Associate Professor Heather Ford

Australians use AI answer systems embedded in virtual assistants, smart speakers and chatbots that offer “fast facts” in many quotidian contexts. But Siri, Alexa and ChatGPT provide information that is often biased, sometimes inaccurate, and almost always stripped of its human origins. Citizens display misplaced trust in systems which seem to rise above human biases to offer an apparently omniscient, neutral perspective. This project aims to “reclaim the human” in AI answer systems by mapping how knowledges are coproduced by people at multiple levels of the AI model lifecycle, collaboratively reimagining how AI answer systems might be designed differently and using the redesigned products to catalyse critical AI literacy.

Dr Jun Li

Modern buildings and infrastructure are facing challenges from natural and man-made disasters, and structural safety is jeopardized by hazardous blasts and fire scenarios. This project aims to understand concrete material and structural behaviour under the combined blast and fire loads and develop structural protective measures. Expected outcomes include an in-depth understanding of structural dynamic response and failure mechanisms under coupled blast and temperature effects and a protective measure based on ultra-high-performance concrete with multi-hazard resistance and low embodied carbon. Successful delivery of this project will benefit the construction sector in Australia and the international community.

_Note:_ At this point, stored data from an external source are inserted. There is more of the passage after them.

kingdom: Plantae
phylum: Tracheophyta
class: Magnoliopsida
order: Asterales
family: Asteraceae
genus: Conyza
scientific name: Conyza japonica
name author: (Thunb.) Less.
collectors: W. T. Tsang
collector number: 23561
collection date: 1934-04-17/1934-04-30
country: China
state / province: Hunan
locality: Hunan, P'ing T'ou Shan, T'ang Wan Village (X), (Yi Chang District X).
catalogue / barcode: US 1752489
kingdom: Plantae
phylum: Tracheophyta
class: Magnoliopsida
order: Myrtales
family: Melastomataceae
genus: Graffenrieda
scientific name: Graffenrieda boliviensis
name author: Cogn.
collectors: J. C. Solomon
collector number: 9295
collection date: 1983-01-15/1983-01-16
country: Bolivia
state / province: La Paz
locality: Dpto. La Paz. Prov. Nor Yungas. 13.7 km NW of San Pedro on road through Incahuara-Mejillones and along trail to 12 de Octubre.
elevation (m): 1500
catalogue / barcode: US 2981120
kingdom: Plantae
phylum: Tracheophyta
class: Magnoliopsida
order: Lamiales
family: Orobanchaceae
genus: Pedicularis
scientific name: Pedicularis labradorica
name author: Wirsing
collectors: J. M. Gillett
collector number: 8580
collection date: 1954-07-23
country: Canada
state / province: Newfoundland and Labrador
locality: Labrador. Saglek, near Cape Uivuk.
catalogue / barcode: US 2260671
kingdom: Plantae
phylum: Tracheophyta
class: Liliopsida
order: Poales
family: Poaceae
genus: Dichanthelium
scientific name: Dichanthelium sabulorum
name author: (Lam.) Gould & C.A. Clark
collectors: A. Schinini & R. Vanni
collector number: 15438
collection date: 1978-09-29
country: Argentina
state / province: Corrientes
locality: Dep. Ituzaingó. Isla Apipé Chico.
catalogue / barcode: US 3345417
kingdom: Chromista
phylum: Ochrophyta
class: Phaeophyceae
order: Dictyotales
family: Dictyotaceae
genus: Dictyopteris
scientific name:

Associate Professor Min Xu

This project aims to develop key enabling technologies for millimetre-wave radar-based monitoring of vital signs, including respiration, heartbeat, and blood pressure, for multiple users. Through mmWave imaging in a near field and cross-modality learning, computer vision knowledge is integrated into mmWave radar sensing to overcome major challenges that hinder practical applications. Person re-identification, tracking, and beamforming techniques will be developed to enable simultaneous multiple-user monitoring. The intended outcomes are novel techniques capable of monitoring vital signs for multiple people. The technology can enable a vast array of new applications, such as safety and security, healthcare and entertainment.